EXERCISE OBJECTIVE: A single number is expected: the count of lines in the records below that contain "title".

Data excerpts

- - -

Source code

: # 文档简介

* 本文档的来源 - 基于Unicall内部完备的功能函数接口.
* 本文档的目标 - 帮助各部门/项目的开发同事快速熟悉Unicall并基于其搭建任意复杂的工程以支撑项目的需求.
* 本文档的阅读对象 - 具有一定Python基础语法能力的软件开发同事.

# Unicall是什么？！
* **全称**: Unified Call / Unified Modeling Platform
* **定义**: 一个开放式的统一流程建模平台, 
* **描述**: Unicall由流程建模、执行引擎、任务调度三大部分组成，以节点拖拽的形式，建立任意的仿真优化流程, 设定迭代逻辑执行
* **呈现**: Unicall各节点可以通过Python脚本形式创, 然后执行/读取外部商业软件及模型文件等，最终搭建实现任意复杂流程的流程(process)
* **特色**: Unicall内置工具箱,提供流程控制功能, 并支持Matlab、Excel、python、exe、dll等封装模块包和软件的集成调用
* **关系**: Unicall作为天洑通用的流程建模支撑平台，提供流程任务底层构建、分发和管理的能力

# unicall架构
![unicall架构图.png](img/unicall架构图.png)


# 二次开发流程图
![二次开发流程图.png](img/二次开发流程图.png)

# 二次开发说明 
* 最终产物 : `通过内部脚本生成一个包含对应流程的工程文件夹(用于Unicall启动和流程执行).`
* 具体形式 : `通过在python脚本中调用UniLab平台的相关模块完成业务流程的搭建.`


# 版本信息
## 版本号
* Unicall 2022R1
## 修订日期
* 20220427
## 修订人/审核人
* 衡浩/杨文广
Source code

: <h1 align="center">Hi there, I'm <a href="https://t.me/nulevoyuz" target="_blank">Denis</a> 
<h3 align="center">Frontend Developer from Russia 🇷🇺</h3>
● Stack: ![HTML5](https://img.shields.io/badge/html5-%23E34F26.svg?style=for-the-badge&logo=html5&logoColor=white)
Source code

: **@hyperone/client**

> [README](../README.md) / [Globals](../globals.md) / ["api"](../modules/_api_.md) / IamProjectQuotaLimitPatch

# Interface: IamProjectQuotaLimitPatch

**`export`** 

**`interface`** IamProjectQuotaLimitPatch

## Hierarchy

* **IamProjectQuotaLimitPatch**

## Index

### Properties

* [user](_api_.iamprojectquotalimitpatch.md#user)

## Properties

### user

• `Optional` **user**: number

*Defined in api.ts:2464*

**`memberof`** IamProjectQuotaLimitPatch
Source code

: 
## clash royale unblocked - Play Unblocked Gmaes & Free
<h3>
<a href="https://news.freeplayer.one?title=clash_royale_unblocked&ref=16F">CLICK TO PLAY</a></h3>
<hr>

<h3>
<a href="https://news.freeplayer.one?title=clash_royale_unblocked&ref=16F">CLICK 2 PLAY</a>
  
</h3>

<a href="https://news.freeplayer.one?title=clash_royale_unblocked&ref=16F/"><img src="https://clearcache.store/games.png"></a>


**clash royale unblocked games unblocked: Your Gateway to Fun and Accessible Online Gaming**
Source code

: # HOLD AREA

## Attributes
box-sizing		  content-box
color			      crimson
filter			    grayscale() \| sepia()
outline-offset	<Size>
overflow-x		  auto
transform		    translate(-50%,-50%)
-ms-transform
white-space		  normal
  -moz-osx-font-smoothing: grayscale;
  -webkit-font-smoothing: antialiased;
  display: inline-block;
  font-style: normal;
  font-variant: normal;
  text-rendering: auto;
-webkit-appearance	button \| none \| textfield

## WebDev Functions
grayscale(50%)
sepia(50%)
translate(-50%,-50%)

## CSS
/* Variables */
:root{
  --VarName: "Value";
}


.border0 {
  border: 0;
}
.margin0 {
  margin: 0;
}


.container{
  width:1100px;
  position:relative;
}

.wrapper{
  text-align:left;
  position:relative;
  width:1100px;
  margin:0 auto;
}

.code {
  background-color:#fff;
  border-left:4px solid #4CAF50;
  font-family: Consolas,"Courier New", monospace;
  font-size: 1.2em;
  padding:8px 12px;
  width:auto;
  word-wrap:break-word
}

- - -

TASK RESULT: 3